**What is being asked:** Report each line from the data below that holds the word "front".

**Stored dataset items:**
┄┄┄┄┄┄┄┄┄┄┄┄┄┄┄┄┄┄┄┄
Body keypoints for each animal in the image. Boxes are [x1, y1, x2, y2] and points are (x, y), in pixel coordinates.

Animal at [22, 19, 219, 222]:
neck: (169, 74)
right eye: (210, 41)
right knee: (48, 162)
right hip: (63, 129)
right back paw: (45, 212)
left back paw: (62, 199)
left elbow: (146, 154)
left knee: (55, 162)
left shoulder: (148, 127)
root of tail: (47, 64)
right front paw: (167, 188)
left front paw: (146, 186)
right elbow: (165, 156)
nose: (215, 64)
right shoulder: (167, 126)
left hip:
┄┄┄┄┄┄┄┄┄┄┄┄┄┄┄┄┄┄┄┄
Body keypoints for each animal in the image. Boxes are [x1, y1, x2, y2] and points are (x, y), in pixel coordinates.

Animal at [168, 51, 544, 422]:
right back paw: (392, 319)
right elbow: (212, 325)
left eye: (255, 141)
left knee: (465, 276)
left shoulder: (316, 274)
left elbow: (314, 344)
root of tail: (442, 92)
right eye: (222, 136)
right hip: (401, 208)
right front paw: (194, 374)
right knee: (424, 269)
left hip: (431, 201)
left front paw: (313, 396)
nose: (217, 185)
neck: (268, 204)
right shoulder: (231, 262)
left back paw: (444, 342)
┄┄┄┄┄┄┄┄┄┄┄┄┄┄┄┄┄┄┄┄
**Exercise output:**
right front paw: (167, 188)
left front paw: (146, 186)
right front paw: (194, 374)
left front paw: (313, 396)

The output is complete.